The name hatch may derive from hitch-gate, often found on the borders of forests to prevent cattle straying. Colney Hatch at one time marked the southern boundary of the royal hunting ground Enfield Chase.

==History==
The area became well known from the mid-19th century following the building of Colney Hatch Lunatic Asylum (renamed Friern Mental Hospital in 1937), which gained such notoriety that the name Colney Hatch appeared in various terms of abuse associated with the concept of madness.

It forms the meeting point between the London Borough of Barnet and the London Borough of Haringey, and stretches over the border into Colney Hatch Park in the old borough of Southgate.
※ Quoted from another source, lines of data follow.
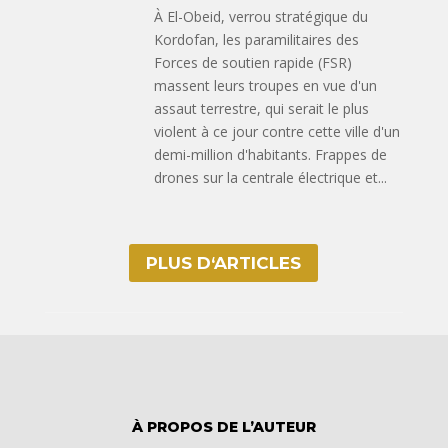
À El-Obeid, verrou stratégique du
Kordofan, les paramilitaires des
Forces de soutien rapide (FSR)
massent leurs troupes en vue d'un
assaut terrestre, qui serait le plus
violent à ce jour contre cette ville d'un
demi-million d'habitants. Frappes de
drones sur la centrale électrique et...
PLUS D‘ARTICLES
À PROPOS DE L’AUTEUR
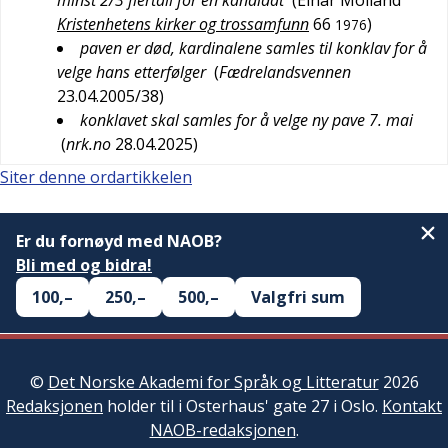
minst 2/3 flertall for en kandidat
(
Einar Molland
Kristenhetens kirker og trossamfunn
66
)
1976
paven er død, kardinalene samles til konklav for å
velge hans etterfølger
(
Fædrelandsvennen
23.04.2005/38
)
konklavet skal samles for å velge ny pave 7. mai
(
nrk.no
28.04.2025
)
Siter denne ordartikkelen
Er du fornøyd med NAOB?
Bli med og bidra!
100,–
250,–
500,–
Valgfri sum
©
Det Norske Akademi for Språk og Litteratur
2026
Redaksjonen
holder til i Osterhaus' gate 27 i Oslo.
Kontakt
NAOB-redaksjonen
.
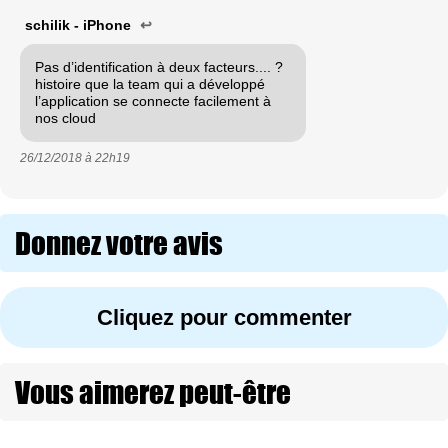
schilik - iPhone
↩
Pas d’identification à deux facteurs.... ?
histoire que la team qui a développé
l’application se connecte facilement à
nos cloud
26/12/2018 à
22h19
Donnez votre avis
Cliquez pour commenter
Vous aimerez peut-être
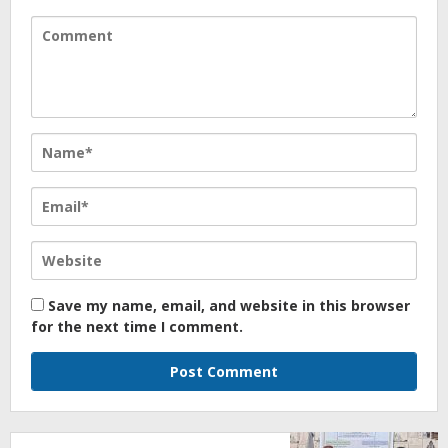
Save my name, email, and website in this browser
for the next time I comment.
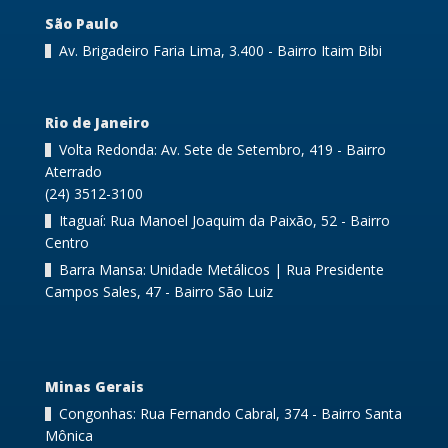
São Paulo
Av. Brigadeiro Faria Lima, 3.400 - Bairro Itaim Bibi
Rio de Janeiro
Volta Redonda: Av. Sete de Setembro, 419 - Bairro
Aterrado
(24) 3512-3100
Itaguaí: Rua Manoel Joaquim da Paixão, 52 - Bairro
Centro
Barra Mansa: Unidade Metálicos | Rua Presidente
Campos Sales, 47 - Bairro São Luiz
Minas Gerais
Congonhas: Rua Fernando Cabral, 374 - Bairro Santa
Mônica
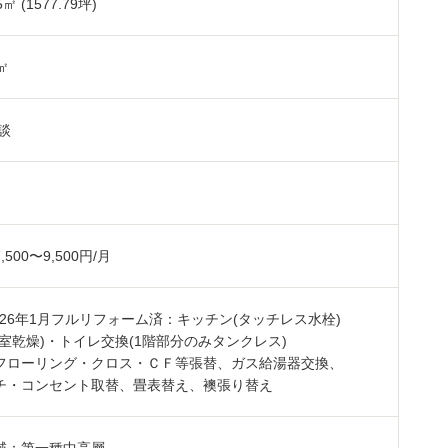
5
㎡ (1577.79坪)
7㎡
談
500〜9,500円/月
2026年1月フルリフォーム済：キッチン(タッチレス水栓)
浴室乾燥)・トイレ交換(1階部分のみタンクレス)
フローリング・クロス・ＣＦ等張替、ガス給湯器交換、
チ・コンセント取替、畳表替え、襖張り替え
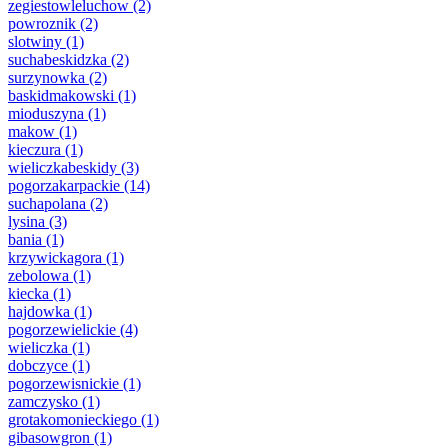
zegiestowleluchow
(2)
powroznik
(2)
slotwiny
(1)
suchabeskidzka
(2)
surzynowka
(2)
baskidmakowski
(1)
mioduszyna
(1)
makow
(1)
kieczura
(1)
wieliczkabeskidy
(3)
pogorzakarpackie
(14)
suchapolana
(2)
lysina
(3)
bania
(1)
krzywickagora
(1)
zebolowa
(1)
kiecka
(1)
hajdowka
(1)
pogorzewielickie
(4)
wieliczka
(1)
dobczyce
(1)
pogorzewisnickie
(1)
zamczysko
(1)
grotakomonieckiego
(1)
gibasowgron
(1)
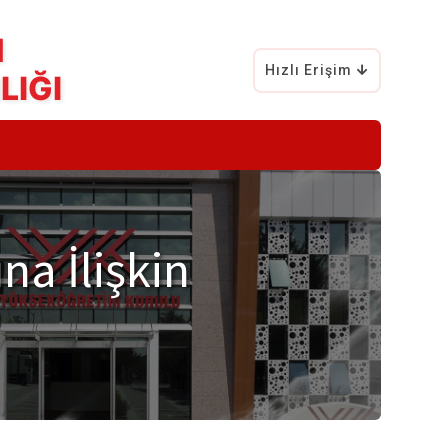
M
Hızlı Erişim
LIĞI
a İlişkin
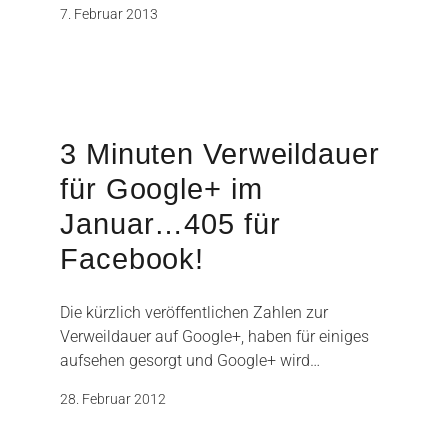
7. Februar 2013
3 Minuten Verweildauer
für Google+ im
Januar…405 für
Facebook!
Die kürzlich veröffentlichen Zahlen zur
Verweildauer auf Google+, haben für einiges
aufsehen gesorgt und Google+ wird…
28. Februar 2012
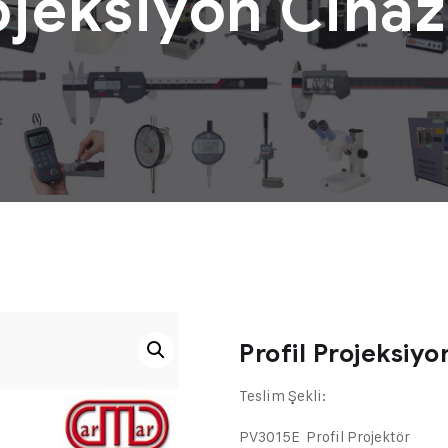
ojeksiyon Ciha
Profil Projeksiyo
Teslim Şekli:
PV3015E Profil Projektör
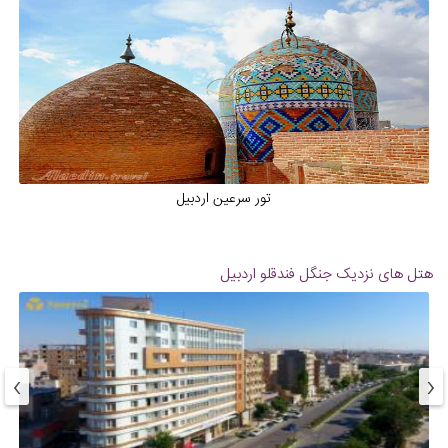
تور سرعین اردبیل
هتل های نزدیک
جنگل فندقلو اردبیل
›
‹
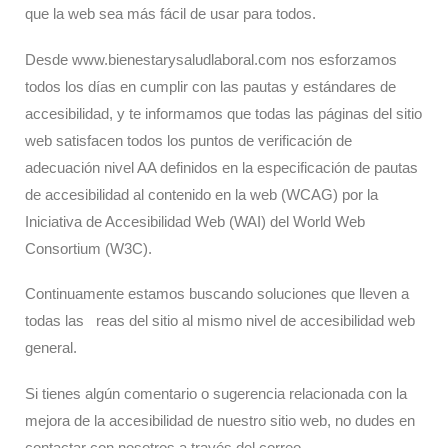
que la web sea más fácil de usar para todos.
Desde www.bienestarysaludlaboral.com nos esforzamos
todos los días en cumplir con las pautas y estándares de
accesibilidad, y te informamos que todas las páginas del sitio
web satisfacen todos los puntos de verificación de
adecuación nivel AA definidos en la especificación de pautas
de accesibilidad al contenido en la web (WCAG) por la
Iniciativa de Accesibilidad Web (WAI) del World Web
Consortium (W3C).
Continuamente estamos buscando soluciones que lleven a
todas las reas del sitio al mismo nivel de accesibilidad web
general.
Si tienes algún comentario o sugerencia relacionada con la
mejora de la accesibilidad de nuestro sitio web, no dudes en
contactar con nosotros a través del correo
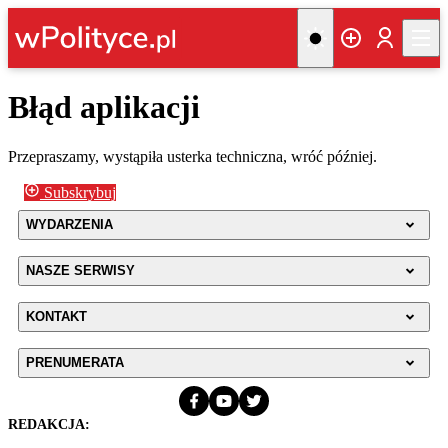
Błąd aplikacji
Przepraszamy, wystąpiła usterka techniczna, wróć później.
Subskrybuj
WYDARZENIA
NASZE SERWISY
KONTAKT
PRENUMERATA
REDAKCJA:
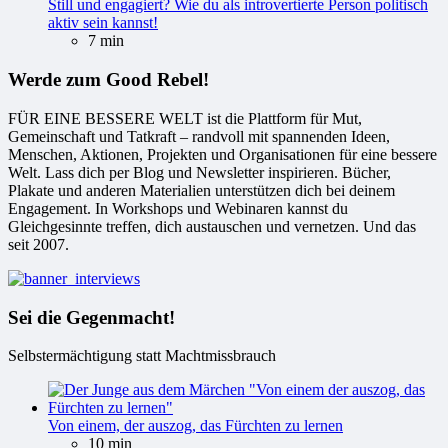
Still und engagiert? Wie du als introvertierte Person politisch
aktiv sein kannst!
7 min
Werde zum Good Rebel!
FÜR EINE BESSERE WELT ist die Plattform für Mut,
Gemeinschaft und Tatkraft – randvoll mit spannenden Ideen,
Menschen, Aktionen, Projekten und Organisationen für eine bessere
Welt. Lass dich per Blog und Newsletter inspirieren. Bücher,
Plakate und anderen Materialien unterstützen dich bei deinem
Engagement. In Workshops und Webinaren kannst du
Gleichgesinnte treffen, dich austauschen und vernetzen. Und das
seit 2007.
Sei die Gegenmacht!
Selbstermächtigung statt Machtmissbrauch
Von einem, der auszog, das Fürchten zu lernen
10 min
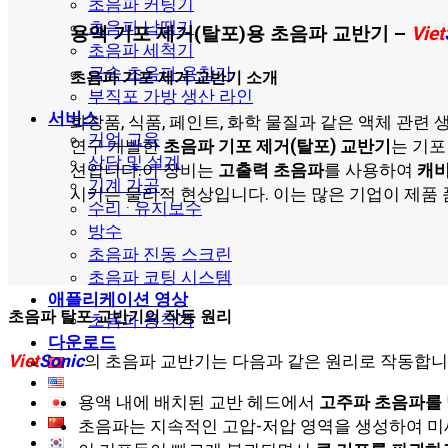
초음파 커팅기
초음파 납땜기
용액 기포 제거(탈포)용 초음파 교반기 –
Viet
초음파 세척기
금속 초음파 용착기
초음파 기포 제거 교반기 소개
부직포 가방 생산 라인
서비스
화장품, 식품, 페인트, 화학 물질과 같은 액체 관련
기업 교육
연구 개발한
초음파 기포 제거(탈포) 교반기
는 기포
상담 및 설계
션입니다.이 장비는
고출력 초음파
를 사용하여
캐비
기계 가공
시키는 물리적 현상입니다. 이는 많은 기업이 제품
수리 · 유지보수
방수
초음파 진동 스크린
초음파 코팅 시스템
애플리케이션 영상
초음파 탈포 교반기의 작동 원리
초음파 용착기
다운로드
Viet
Sonic
의 초음파 교반기는 다음과 같은 원리로 작동합니
용액 내에 배치된 교반 헤드에서
고주파 초음파를
초음파는 지속적인 고압-저압 영역을 생성하여 미세 진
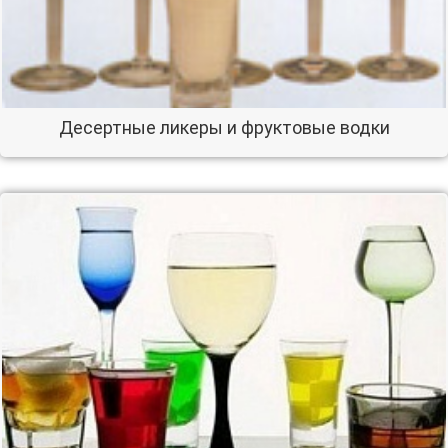
Десертные ликеры и фруктовые водки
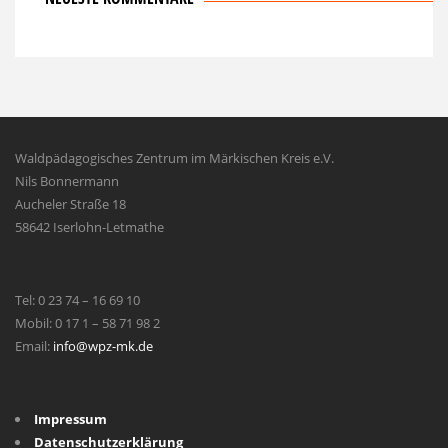
Waldpädagogisches Zentrum im Märkischen Kreis e.V.
Nils Bonnermann
Aucheler Straße 18
58642 Iserlohn-Letmathe
Tel: 0 23 74 – 16 69 10
Mobil: 0 17 1 – 58 71 98 2
Email:
info@wpz-mk.de
Impressum
Datenschutzerklärung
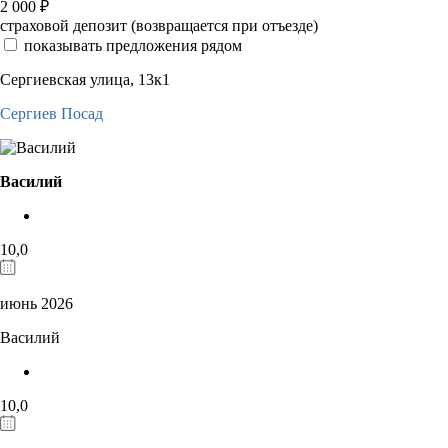
2 000
₽
страховой депозит (возвращается при отъезде)
показывать предложения рядом
Сергиевская улица, 13к1
Сергиев Посад
Василий
10,0
июнь 2026
Василий
10,0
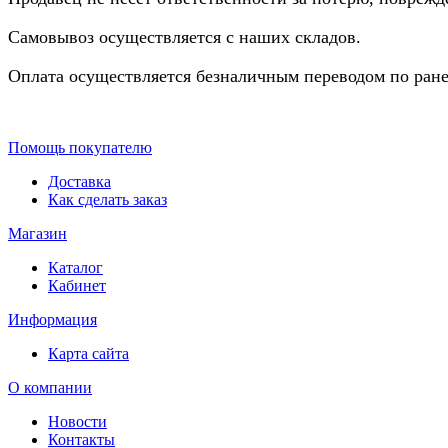
Самовывоз осуществляется с наших складов.
Оплата осуществляется безналичным переводом по ране
Помощь покупателю
Доставка
Как сделать заказ
Магазин
Каталог
Кабинет
Информация
Карта сайта
О компании
Новости
Контакты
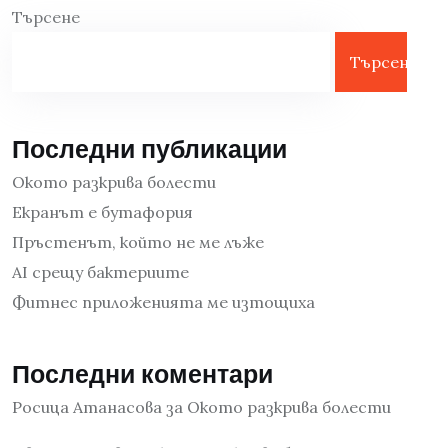
Търсене
Търсене
Последни публикации
Окото разкрива болести
Екранът е бутафория
Пръстенът, който не ме лъже
AI срещу бактериите
Фитнес приложенията ме изтощиха
Последни коментари
Росица Атанасова
за
Окото разкрива болести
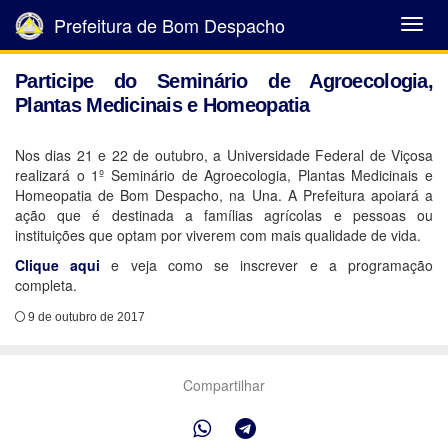
Prefeitura de Bom Despacho
Abrir
Menu
Participe do Seminário de Agroecologia,
Plantas Medicinais e Homeopatia
Nos dias 21 e 22 de outubro, a Universidade Federal de Viçosa
realizará o 1º Seminário de Agroecologia, Plantas Medicinais e
Homeopatia de Bom Despacho, na Una. A Prefeitura apoiará a
ação que é destinada a famílias agrícolas e pessoas ou
instituições que optam por viverem com mais qualidade de vida.
Clique aqui
e veja como se inscrever e a programação
completa.
9 de outubro de 2017
Compartilhar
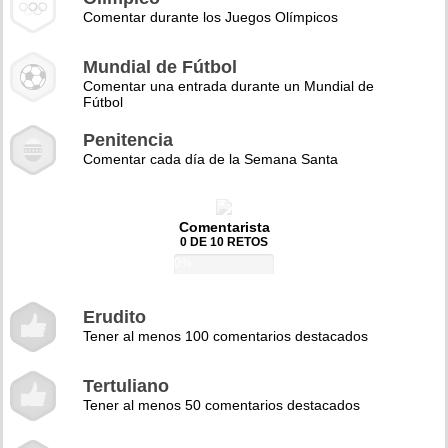
Comentar durante los Juegos Olímpicos
Mundial de Fútbol
Comentar una entrada durante un Mundial de
Fútbol
Penitencia
Comentar cada día de la Semana Santa
Comentarista
0 DE 10 RETOS
0%
Erudito
Tener al menos 100 comentarios destacados
Tertuliano
Tener al menos 50 comentarios destacados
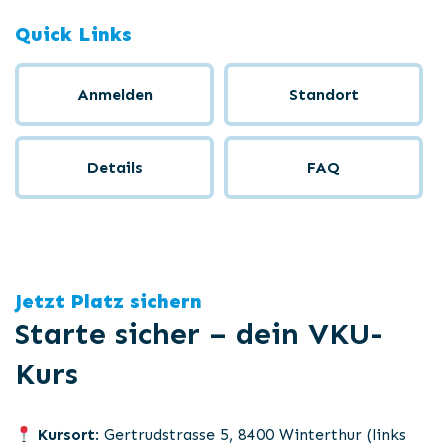
Quick Links
Anmelden
Standort
Details
FAQ
Jetzt Platz sichern
Starte sicher – dein VKU-
Kurs
Kursort
: Gertrudstrasse 5, 8400 Winterthur (links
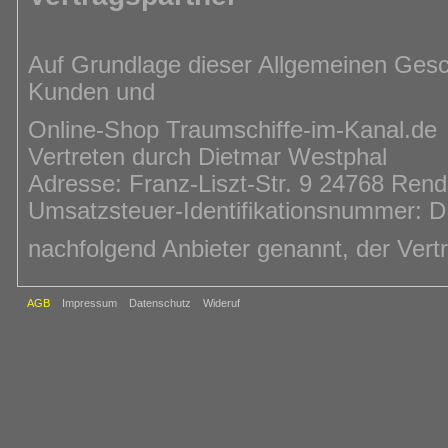
Auf Grundlage dieser Allgemeinen Ge
Kunden und
Online-Shop Traumschiffe-im-Kanal.de
Vertreten durch Dietmar Westphal
Adresse: Franz-Liszt-Str. 9 24768 Ren
Umsatzsteuer-Identifikationsnummer:
nachfolgend Anbieter genannt, der Vert
AGB
Impressum
Datenschutz
Wideruf
Vertragsgegenstand
Durch diesen Vertrag wird der Verkauf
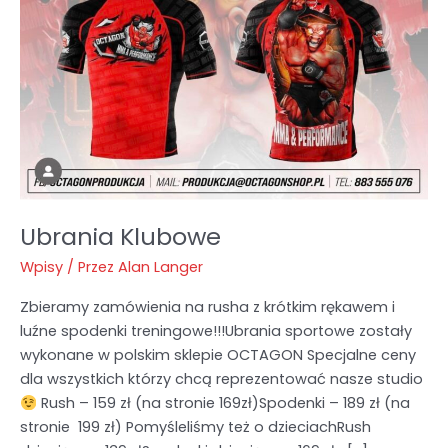
Ubrania Klubowe
Wpisy
/ Przez
Alan Langer
Zbieramy zamówienia na rusha z krótkim rękawem i
luźne spodenki treningowe!!!Ubrania sportowe zostały
wykonane w polskim sklepie OCTAGON Specjalne ceny
dla wszystkich którzy chcą reprezentować nasze studio
Rush – 159 zł (na stronie 169zł)Spodenki – 189 zł (na
stronie 199 zł) Pomyśleliśmy też o dzieciachRush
When various places, such as the mental hospital itself, changed their name, the borough of Southgate decided that nothing in the borough should be called Colney Hatch and changed the name of Colney Hatch Park to New Southgate, an area which crosses the boroughs and corresponds approximately to the N11 postcode district. Colney Hatch includes the location of the former Colney Hatch Lunatic Asylum on Friern Barnet Road, opened in 1851. The asylum eventually became known as Friern Hospital and was closed down in 1993. The extensive grounds on which Friern Hospital and Halliwick Hospital (its sister institution for day patients) stood have since been redeveloped as two housing estates, Princess Park Manor and Friern Village.

Nearby is New Southgate railway station, originally called Colney Hatch but renamed several times from the mid-19th century onwards, taking its present name on the electrification of the line in 1976.

William Le Queux in a novel from 1913 ,"The Wiles of the Wicked" mentions Colney Hatch. "She turned and twisted and toyed with her menu, tinkling and jingling the whole time like a coral consoler or an infant’s rattle. Little wonder, I thought, that she remained a spinster. With such an irritating person to head his household, the unfortunate husband would be a candidate for Colney Hatch within a month. Yet she was evidently a very welcome guest at Mrs Anson’s table, for my hostess addressed her as “dear,” and seemed to consider whatever positive opinion she expressed as entirely beyond dispute."